_任务说明_
• a. 判断下列三个说法是否与MapReduce源码节选相符,每项回答"是"或"否",并一字不差地引用节选中起决定作用的文字。
(i) getVMCommand 方法中创建的 Vector 初始容量为 8。
(ii) applicationId 是利用 ResourceManager 的结束时间生成的。
(iii) resMgrDelegate 是 YarnClient 的子类。
• b. 根据MapReduce源码节选回答下列问题。
(i) 源码跟读是接着上一篇哪篇文章的源码开始分析的?
(ii) createApplicationSubmissionContext 方法声明会抛出哪种异常?
(iii) getVMCommand 中第一次加入 vargs 的字符串以什么路径结尾?
• c. 从MapReduce源码节选最后一句之后接着写下去,补完后续内容。

_文本节选_
________________

YarnChid的启动参数是在MapReduceChildJVM中配置的:

java 复制代码
public class MapReduceChildJVM {
  public static List<String> getVMCommand(
      InetSocketAddress taskAttemptListenerAddr, Task task, 
      JVMId jvmID) {

    TaskAttemptID attemptID = task.getTaskID();
    JobConf conf = task.conf;

    Vector<String> vargs = new Vector<String>(8);

    vargs.add(MRApps.crossPlatformifyMREnv(task.conf, Environment.JAVA_HOME)
        + "/bin/java");

    //......省略......

    vargs.add(YarnChild.class.getName());  // main of Child
    
    //......省略......

    return vargsFinal;
  }
}

YarnChid启动后会启动MapTask或者ReduceTask

四、调用细节(源码跟读)

我们接着上一篇<Hadoop-MapReduce-源码跟读-客户端篇>的源码开始分析,即:YARNRunner.submitJob()中的ApplicationSubmissionContext构建

1、YARNRunner

1.1、createApplicationSubmissionContext

java 复制代码
//构建启动MR AM所需的所有信息
public ApplicationSubmissionContext createApplicationSubmissionContext(
      Configuration jobConf, String jobSubmitDir, Credentials ts)
      throws IOException {
    //获取applicationId (resMgrDelegate 是 YarnClient 的子类)
    //applicationId是应用程序的全局唯一标识符,通过使用集群时间戳(即ResourceManager的开始时间)以及应用程序的单调递增计数器来实现的。

________________

数据集中的记录
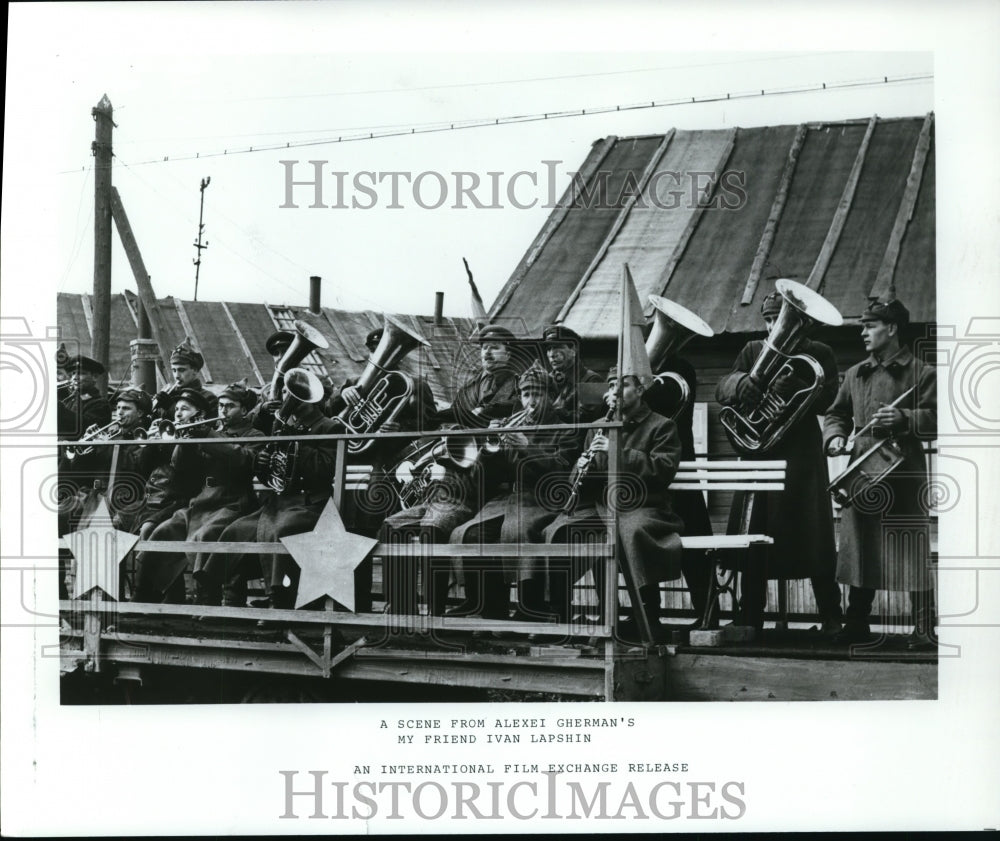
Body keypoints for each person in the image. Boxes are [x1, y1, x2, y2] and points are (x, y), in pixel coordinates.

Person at [715, 290, 844, 636]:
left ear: (804, 324)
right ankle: (750, 615)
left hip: (801, 459)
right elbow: (721, 386)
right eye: (770, 320)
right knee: (754, 533)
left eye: (780, 320)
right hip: (760, 455)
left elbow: (830, 397)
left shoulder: (820, 354)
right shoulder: (752, 351)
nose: (775, 328)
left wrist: (803, 384)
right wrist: (742, 384)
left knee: (814, 535)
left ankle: (832, 616)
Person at [379, 325, 524, 617]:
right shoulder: (471, 387)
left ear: (509, 352)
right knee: (391, 526)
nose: (486, 351)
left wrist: (464, 428)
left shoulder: (518, 388)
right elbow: (445, 417)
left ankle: (434, 614)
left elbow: (491, 424)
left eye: (495, 346)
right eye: (484, 346)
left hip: (478, 485)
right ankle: (401, 609)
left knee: (433, 529)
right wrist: (404, 426)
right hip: (444, 486)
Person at [823, 296, 937, 650]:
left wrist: (905, 419)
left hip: (904, 473)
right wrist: (836, 436)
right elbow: (836, 413)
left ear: (892, 328)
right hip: (863, 471)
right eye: (862, 326)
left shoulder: (923, 372)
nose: (863, 333)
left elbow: (938, 420)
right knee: (861, 546)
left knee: (910, 549)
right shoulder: (856, 373)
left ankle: (923, 629)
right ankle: (857, 623)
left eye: (870, 326)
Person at [543, 367, 685, 643]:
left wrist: (616, 451)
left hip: (645, 505)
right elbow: (587, 481)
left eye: (624, 385)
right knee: (557, 531)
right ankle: (561, 619)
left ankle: (647, 619)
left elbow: (661, 472)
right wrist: (582, 468)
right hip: (602, 506)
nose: (615, 391)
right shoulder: (599, 426)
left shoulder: (661, 425)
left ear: (641, 390)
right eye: (611, 385)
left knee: (630, 533)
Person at [448, 367, 579, 625]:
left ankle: (532, 608)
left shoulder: (567, 428)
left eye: (537, 394)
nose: (530, 401)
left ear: (551, 397)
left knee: (519, 532)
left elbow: (562, 471)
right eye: (525, 394)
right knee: (469, 533)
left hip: (544, 499)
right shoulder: (513, 426)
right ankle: (487, 611)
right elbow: (484, 479)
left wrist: (527, 447)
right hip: (509, 500)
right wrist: (489, 449)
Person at [204, 371, 339, 613]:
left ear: (315, 399)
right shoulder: (283, 425)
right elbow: (271, 475)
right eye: (287, 392)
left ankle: (280, 602)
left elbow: (323, 470)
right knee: (235, 530)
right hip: (280, 502)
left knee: (282, 531)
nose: (289, 398)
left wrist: (294, 443)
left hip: (311, 503)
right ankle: (230, 602)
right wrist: (264, 463)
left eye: (295, 393)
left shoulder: (330, 427)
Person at [132, 381, 265, 605]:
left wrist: (208, 435)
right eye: (221, 406)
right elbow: (181, 466)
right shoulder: (211, 432)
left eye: (229, 406)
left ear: (243, 410)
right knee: (164, 531)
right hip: (201, 503)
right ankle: (147, 595)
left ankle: (207, 600)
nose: (222, 411)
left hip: (232, 502)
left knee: (204, 535)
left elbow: (242, 460)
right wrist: (187, 441)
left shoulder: (254, 434)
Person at [529, 324, 603, 421]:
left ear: (573, 349)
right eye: (548, 349)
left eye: (557, 347)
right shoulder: (546, 380)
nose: (551, 354)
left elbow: (586, 419)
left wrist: (550, 411)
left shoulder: (593, 380)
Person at [151, 337, 215, 420]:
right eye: (174, 370)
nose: (176, 375)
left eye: (181, 370)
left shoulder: (208, 398)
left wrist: (170, 407)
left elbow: (200, 427)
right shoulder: (169, 394)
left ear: (195, 370)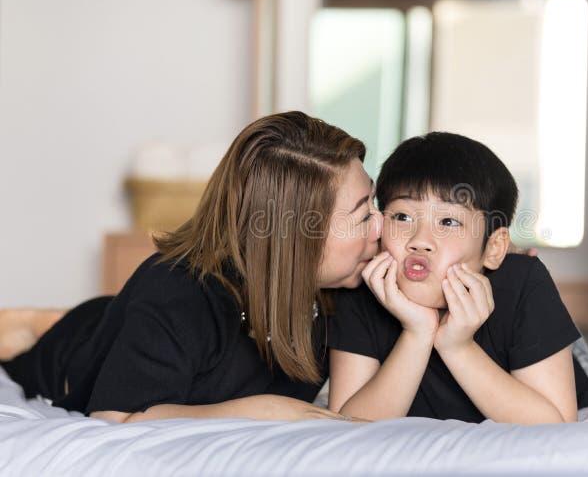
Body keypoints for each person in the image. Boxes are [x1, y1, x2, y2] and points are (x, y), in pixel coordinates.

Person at [0, 111, 382, 423]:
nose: (381, 226)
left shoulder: (348, 289)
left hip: (150, 330)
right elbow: (114, 417)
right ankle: (35, 324)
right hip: (76, 349)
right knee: (47, 342)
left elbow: (355, 412)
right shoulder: (180, 292)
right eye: (364, 215)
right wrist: (266, 409)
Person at [327, 132, 582, 424]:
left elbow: (556, 423)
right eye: (402, 217)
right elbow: (346, 425)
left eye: (448, 222)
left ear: (494, 247)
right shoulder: (364, 287)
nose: (420, 240)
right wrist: (417, 332)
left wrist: (459, 347)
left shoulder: (521, 282)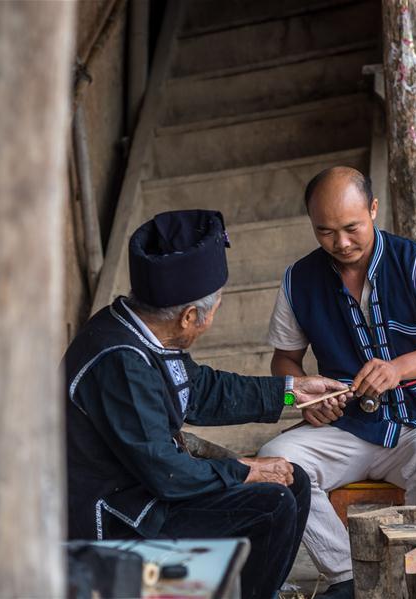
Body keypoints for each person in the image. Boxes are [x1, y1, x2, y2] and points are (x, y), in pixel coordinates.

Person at [63, 209, 351, 599]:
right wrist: (242, 470)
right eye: (213, 311)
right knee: (273, 505)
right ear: (189, 316)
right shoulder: (120, 361)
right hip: (117, 522)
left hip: (147, 496)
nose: (212, 319)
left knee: (292, 481)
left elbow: (199, 390)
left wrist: (291, 391)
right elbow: (166, 473)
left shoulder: (143, 330)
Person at [258, 167, 416, 599]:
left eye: (352, 227)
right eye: (325, 231)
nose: (341, 243)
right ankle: (348, 576)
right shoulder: (297, 281)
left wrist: (398, 368)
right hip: (346, 428)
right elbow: (284, 361)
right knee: (275, 462)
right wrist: (302, 396)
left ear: (373, 210)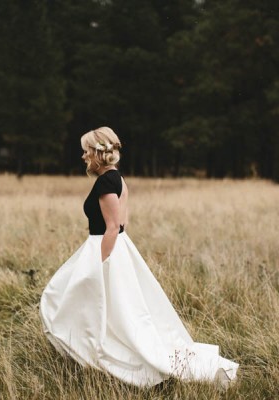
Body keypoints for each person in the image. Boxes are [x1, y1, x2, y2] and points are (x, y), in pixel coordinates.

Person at [39, 127, 239, 388]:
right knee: (109, 310)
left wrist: (99, 266)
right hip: (116, 248)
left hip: (106, 250)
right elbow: (124, 223)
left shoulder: (105, 183)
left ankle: (105, 360)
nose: (83, 155)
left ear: (100, 152)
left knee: (67, 300)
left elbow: (113, 227)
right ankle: (91, 357)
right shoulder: (117, 179)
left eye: (87, 150)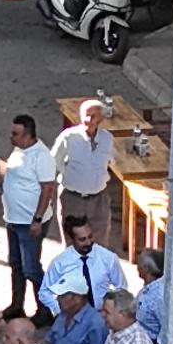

________________

_各题答案_
• a.
(i) 是:"Vector<String> vargs = new Vector<String>(8);"
(ii) 否:"通过使用集群时间戳(即ResourceManager的开始时间)以及应用程序的单调递增计数器来实现的"
(iii) 是:"resMgrDelegate 是 YarnClient 的子类"

• b.
(i) <Hadoop-MapReduce-源码跟读-客户端篇>
(ii) IOException
(iii) "/bin/java"

• c.
    ApplicationId applicationId = resMgrDelegate.getApplicationId();

    //设置本地资源
    //LocalResource表示运行容器所需的本地资源
    //NodeManager负责在启动容器之前本地化资源
    //应用程序可以指定LocalResourceType和LocalResourceVisibility
    //LocalResourceType:
    //    1、FILE    : 常规文件,即不间断的字节
    //    2、ARCHIVE : 归档,由NodeManager自动取消归档
    //    3、PATTERN : 1和2的混合
    //LocalResourceVisibility:
    //    1、PUBLIC  :     由节点上的所有用户共享
    //    2、PRIVATE :     在节点上同一用户的所有应用程序之间共享
    //    3、APPLICATION : 仅在节点上的同一应用程序的容器之间共享。
    //该方法会设置job配置文件、job jar包的HDFS路径等,最后得到这样一个Map
    //    <"job.xml" , LocalResource>
    //    <"job.jar" , LocalResource>
    //    <"jobSubmitDir/job.split" , LocalResource>
    //    <"jobSubmitDir/job.splitmetainfo , LocalResource>
    Map<String, LocalResource> localResources =
        setupLocalResources(jobConf, jobSubmitDir);

    //设置安全令牌
    DataOutputBuffer dob = new DataOutputBuffer();
    ts.writeTokenStorageToStream(dob);
    ByteBuffer securityTokens =
        ByteBuffer.wrap(dob.getData(), 0, dob.getLength());

    //为AM容器设置ContainerLaunchContext
    //ContainerLaunchContext表示NodeManager启动容器所需的所有信息,包括:
    //    1、ContainerId
    //    2、分配给容器的资源
    //    3、容器分配给的用户
    //    4、如果启用了安全性,还需要安全令牌
    //    5、我们上面设置的本地资源
    //    6、可选的、特定于应用程序的二进制服务数据
    //    7、已启动进程的环境变量
    //    8、启动容器的命令(里面包含了AM和Task所在容器的启动类,即结论中的MRAppMaster和YarnChild)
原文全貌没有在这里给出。